An American University Is Spying On Students to Predict Dropouts. Here’s What That Says About Big Data in the U.S.
Our locations are constantly being tracked, largely through our cellphones, but also by sensors and cameras that track our trajectories through our day-to-day physical environments. It’s just a fact of life these days. But what are the consequences?
What we don’t see are the “big data” machinations behind the scenes that, given details of our locations at certain times, can use them to infer things about us. And we’re not just talking about the level of “Person X is passing our store and might want to buy Product Y”—the classic business use case for location data. We’re talking about more personal attributes.
The University of Arizona (UA) has just provided a splendid example of this phenomenon. In order to figure out whether freshman students are likely to drop out after their first year, researchers there retroactively spied on their movements by tapping into the past logs of their CatCard student ID cards.
Students use the cards to access parts of the campus and to use vending machines. Here’s how UA described the research in a press release:
“If Student A, on multiple occasions, uses her CatCard at the same location at roughly the same time as Student B, it would suggest a social interaction between the two… [The researchers] additionally used the CatCard data to look at the regularity of students’ routines and whether or not they had fairly established patterns of activity during the school week…

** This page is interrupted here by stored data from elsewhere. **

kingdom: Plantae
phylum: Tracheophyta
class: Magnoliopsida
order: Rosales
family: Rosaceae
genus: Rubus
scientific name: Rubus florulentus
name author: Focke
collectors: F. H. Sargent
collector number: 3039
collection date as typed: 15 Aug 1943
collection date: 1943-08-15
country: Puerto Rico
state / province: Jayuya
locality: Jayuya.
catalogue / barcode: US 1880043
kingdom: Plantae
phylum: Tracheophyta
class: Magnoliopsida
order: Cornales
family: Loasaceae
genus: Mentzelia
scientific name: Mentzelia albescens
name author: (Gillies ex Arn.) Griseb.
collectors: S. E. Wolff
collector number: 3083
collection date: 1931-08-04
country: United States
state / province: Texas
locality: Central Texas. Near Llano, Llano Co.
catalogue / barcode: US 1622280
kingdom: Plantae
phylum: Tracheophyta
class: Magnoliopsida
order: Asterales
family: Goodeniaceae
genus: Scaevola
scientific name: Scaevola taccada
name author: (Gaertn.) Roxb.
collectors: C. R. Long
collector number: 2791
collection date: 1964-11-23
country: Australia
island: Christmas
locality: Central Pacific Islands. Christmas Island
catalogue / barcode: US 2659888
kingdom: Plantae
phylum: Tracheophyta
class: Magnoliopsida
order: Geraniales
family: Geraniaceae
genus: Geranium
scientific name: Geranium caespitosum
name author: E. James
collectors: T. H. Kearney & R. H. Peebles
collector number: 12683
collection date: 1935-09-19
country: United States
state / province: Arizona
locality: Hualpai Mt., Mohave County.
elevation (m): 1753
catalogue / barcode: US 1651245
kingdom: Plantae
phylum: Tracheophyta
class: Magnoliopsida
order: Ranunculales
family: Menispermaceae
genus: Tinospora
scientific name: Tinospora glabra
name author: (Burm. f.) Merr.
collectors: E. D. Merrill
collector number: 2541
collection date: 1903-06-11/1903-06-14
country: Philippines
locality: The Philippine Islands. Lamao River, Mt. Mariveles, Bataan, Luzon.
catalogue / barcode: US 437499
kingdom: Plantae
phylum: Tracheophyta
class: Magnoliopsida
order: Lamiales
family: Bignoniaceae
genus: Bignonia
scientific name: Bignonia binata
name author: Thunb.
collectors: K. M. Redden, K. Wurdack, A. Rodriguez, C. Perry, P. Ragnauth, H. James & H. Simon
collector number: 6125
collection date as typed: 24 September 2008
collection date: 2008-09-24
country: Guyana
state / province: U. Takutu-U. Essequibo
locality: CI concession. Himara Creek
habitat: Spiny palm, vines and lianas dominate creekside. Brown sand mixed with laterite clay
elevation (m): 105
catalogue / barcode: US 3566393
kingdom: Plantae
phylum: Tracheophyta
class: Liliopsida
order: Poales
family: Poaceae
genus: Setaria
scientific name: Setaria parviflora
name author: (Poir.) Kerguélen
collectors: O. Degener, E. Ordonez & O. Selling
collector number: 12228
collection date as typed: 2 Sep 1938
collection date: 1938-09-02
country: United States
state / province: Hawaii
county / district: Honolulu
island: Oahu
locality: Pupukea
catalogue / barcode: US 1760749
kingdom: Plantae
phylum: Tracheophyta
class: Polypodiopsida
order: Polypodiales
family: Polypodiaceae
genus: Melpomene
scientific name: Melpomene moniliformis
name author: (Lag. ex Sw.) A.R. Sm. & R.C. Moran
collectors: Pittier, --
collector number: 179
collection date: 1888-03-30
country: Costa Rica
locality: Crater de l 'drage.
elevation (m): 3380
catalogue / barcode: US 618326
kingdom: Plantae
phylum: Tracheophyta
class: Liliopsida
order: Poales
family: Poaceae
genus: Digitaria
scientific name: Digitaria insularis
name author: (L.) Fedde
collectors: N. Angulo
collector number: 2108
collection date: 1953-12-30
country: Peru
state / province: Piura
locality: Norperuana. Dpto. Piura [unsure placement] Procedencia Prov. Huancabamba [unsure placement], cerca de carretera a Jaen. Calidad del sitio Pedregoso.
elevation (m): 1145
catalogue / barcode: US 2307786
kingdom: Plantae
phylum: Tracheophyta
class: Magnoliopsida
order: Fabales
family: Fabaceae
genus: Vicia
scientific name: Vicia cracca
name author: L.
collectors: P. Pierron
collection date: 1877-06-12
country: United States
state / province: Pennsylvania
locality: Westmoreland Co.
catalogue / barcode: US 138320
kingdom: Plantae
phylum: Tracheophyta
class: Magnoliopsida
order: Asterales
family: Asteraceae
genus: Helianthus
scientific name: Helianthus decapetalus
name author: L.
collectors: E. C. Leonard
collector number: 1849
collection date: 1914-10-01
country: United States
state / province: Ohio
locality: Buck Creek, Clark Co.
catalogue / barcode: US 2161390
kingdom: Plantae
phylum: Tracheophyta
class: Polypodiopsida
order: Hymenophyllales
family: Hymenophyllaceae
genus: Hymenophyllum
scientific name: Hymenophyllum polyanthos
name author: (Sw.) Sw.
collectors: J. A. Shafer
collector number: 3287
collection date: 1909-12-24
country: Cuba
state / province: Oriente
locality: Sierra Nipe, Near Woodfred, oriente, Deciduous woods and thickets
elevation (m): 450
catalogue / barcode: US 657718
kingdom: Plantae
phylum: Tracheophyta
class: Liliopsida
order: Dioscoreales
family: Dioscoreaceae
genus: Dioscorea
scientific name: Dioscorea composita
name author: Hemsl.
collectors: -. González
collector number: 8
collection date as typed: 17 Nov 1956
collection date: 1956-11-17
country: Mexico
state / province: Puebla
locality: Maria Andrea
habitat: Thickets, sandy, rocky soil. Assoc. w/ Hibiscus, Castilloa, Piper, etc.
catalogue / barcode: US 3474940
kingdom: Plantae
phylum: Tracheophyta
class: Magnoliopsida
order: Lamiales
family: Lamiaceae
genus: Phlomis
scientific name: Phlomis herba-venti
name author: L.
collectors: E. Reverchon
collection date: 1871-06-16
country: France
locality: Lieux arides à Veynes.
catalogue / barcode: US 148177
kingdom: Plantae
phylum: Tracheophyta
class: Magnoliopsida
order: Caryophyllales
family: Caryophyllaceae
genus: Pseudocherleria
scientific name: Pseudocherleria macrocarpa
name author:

“Considered together with demographic information and other predictive measures of freshman retention, an analysis of students’ social interactions and routines was able to accurately predict 85 to 90 percent of the freshmen who would not return for a second year at the UA, with those having less-established routines and fewer social interactions most at-risk for leaving.”
And here’s a key quote from UA professor Sudha Ram, who led the research: “[The card is] really not designed to track their social interactions, but you can, because you have a timestamp and location information.”
Now, there’s no doubting that the researchers were targeting a real problem here—too many people drop out after their freshman year, and it’s worth finding new ways to stop that happening. UA is also not actually using the researchers’ algorithms in its predictive analytics (though it does correlate 800 data points to figure out who the most at-risk students are).
Ram also stressed that the CatCard data she collected was “anonymized” in order to protect students’ privacy, to stop her from being able to identify particular students. (That said, the identifying names and ID numbers are clearly still there, as UA noted identifying attributes “ultimately would be shared only with the students’ adviser” if the system went into use.)
But even if some protections are in play here, the end result is still that the researchers repurposed people’s personal data in order to figure out if they’re behaving more aimlessly than average and judge whether or not they’ve made enough friends.
If this system were to be used, it wouldn’t quite be China’s dystopian “social credit” framework, but it follows much the same principles: follow people all the time and correlate various data points about them, in order to predict what they might do in the future, and stop them from doing it.
UA’s research also points to the gulf in attitudes towards surveillance, big data and privacy in the U.S. and in Europe. This is something that ought to concern American companies hoping to deploy these sorts of tactics across the Atlantic.
The European Union will in a couple of months get a new privacy regime in the shape of the General Data Protection Regulation (GDPR). Comparing UA’s research with the GDPR’s rules is an educational exercise in itself.
Under the new EU law, it is illegal to collect personal data—any data that can be connected to an identifiable person—for one purpose and then use it for another. The GDPR also allows people to block organizations or companies from profiling them using big data systems. And it’s very strict on anonymization techniques: if it really isn’t possible to re-identify an individual, then anonymization takes data out of the GDPR’s scope, but that’s a hard thing to guarantee, and it doesn’t seem to be what’s happening in the system being researched.
These new-fangled analytics techniques may hold a lot of promise, but they also clash with privacy rights that are far more entrenched in law in Europe than they are in the U.S.
The EU approach isn’t merely legalistic—as UA’s experiment demonstrates so ably, something as banal as location data can really tell you a lot about a person, and the decisions that stem from that knowledge can have real effects on people and their futures. And what’s more, the EU has become expert at exporting its privacy norms to other countries.
U.S. companies building their own futures on big data technology had better pay heed to the problems they will face in rolling out those techniques internationally. Other countries are getting wise to the consequences.
This article was updated to clarify that Ram’s research is not yet being used in UA’s predictive analytics, and that it only involved past data.
David Meyer is a Berlin-based writer for Fortune, the author of Control Shift: How Technology Affects You and Your Rights, and a privacy consultant.